As a CA, you're no doubt familiar with the fact that the less often a customer changes a certificate, the more likely they are to do it wrong when they have to. That is, a 3y cert will easily expire without notice, because people forget about it. Similarly, organizations can easily forget how to change a cert or all the places that they need to change a cert when it's an infrequent task.

I'm not opposed to picking a sane default, but I think anything beyond 3 months should really require exceptional justification, and largely predicated not on the hardship to CAs, but the hardship to subscribers. For example, the transitions from SHA-1 and Internal Server Names were security critical, for sure, but the need for infrastructure changes on infrastructure necessitated a longer phase-in.

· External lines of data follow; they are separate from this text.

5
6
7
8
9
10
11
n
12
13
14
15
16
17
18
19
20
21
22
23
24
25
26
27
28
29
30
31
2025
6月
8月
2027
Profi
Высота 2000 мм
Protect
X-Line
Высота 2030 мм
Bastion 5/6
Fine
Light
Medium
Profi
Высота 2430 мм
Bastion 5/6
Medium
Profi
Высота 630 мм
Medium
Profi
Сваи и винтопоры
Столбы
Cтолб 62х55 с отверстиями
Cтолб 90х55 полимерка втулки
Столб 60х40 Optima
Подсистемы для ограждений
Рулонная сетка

Without wanting to appear disrespectful to the members here in the Forum, it's become an unfortunately routine experience to see CAs either entirely failing to adopt the necessary policies or, equally common, making an evaluation about security that we respectfully (and, in some situations and for the worse, empirically) disagree with. As such, I struggle to think that the discussions will go differently each time a ballot comes forward - we'll argue it's security or operationally relevant, you or other CAs will disagree, and the result is users end up less secure. I'd much rather if, as an industry, we recognized the security-critical role that CAs play, the opportunities that exist to be industry leaders and agile in the way that reflects their critical position in security, and by default moved at a "fast-but-reasonable" pace by default. I believe 3 months meets that, but I struggle to see how 6 months, in a world dominated by 90 day disclosure policies, could reasonably be argued as such.

My primary goal is to let everyone, including those who write the audit standards, get out from behind the eight ball constantly chasing ballots with immediate effect, which seems to be the current default, by moving the default to 6 months.

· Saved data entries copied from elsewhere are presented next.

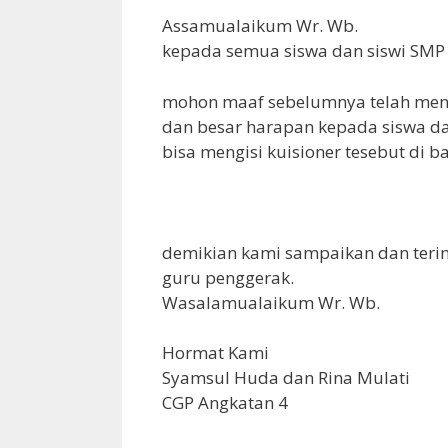
Assamualaikum Wr. Wb.
kepada semua siswa dan siswi SMP 
mohon maaf sebelumnya telah menga
dan besar harapan kepada siswa dan
bisa mengisi kuisioner tesebut di b
demikian kami sampaikan dan ter
guru penggerak.
Wasalamualaikum Wr. Wb.
Hormat Kami
Syamsul Huda dan Rina Mulati
CGP Angkatan 4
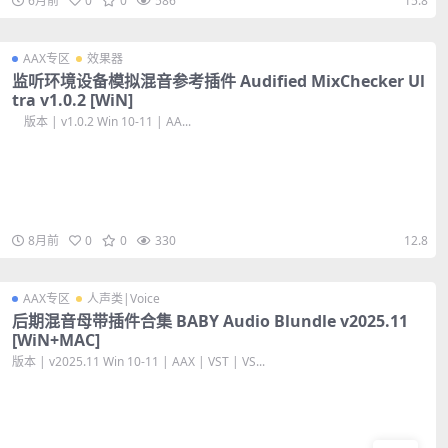
6月前
0
0
586
15.8
AAX专区
效果器
监听环境设备模拟混音参考插件 Audified MixChecker Ul
tra v1.0.2 [WiN]
版本 | v1.0.2 Win 10-11 | AA...
8月前
0
0
330
12.8
AAX专区
人声类|Voice
后期混音母带插件合集 BABY Audio Blundle v2025.11
[WiN+MAC]
版本 | v2025.11 Win 10-11 | AAX | VST | VS...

I'm not sure I share your goal, precisely because of the fact that the continued operational failures of some CAs are constantly eroding trust in the whole CA market, and the so-called "constantly chasing ballots" is one way in which the ecosystem, as a whole, shows its committed to responding in a timely fashion.

I think it fits well with, say, a quarterly release cycle because it allows the CA to see what's coming and plan for it, but not have to interrupt the current in-development version with an emergency change.  They can let the current version proceed as planned, and add in whatever CA/B required change into the next cycle.

I've made my case why I think it's a reasonable default (twice now), and stated that even though it would be the default it is certainly mutable if the situation requires it.  Please make your case for why you don't.

Simply put, I think we may reasonably disagree whether or not it's responsible or appropriate for a CA to update on such an extended timetable.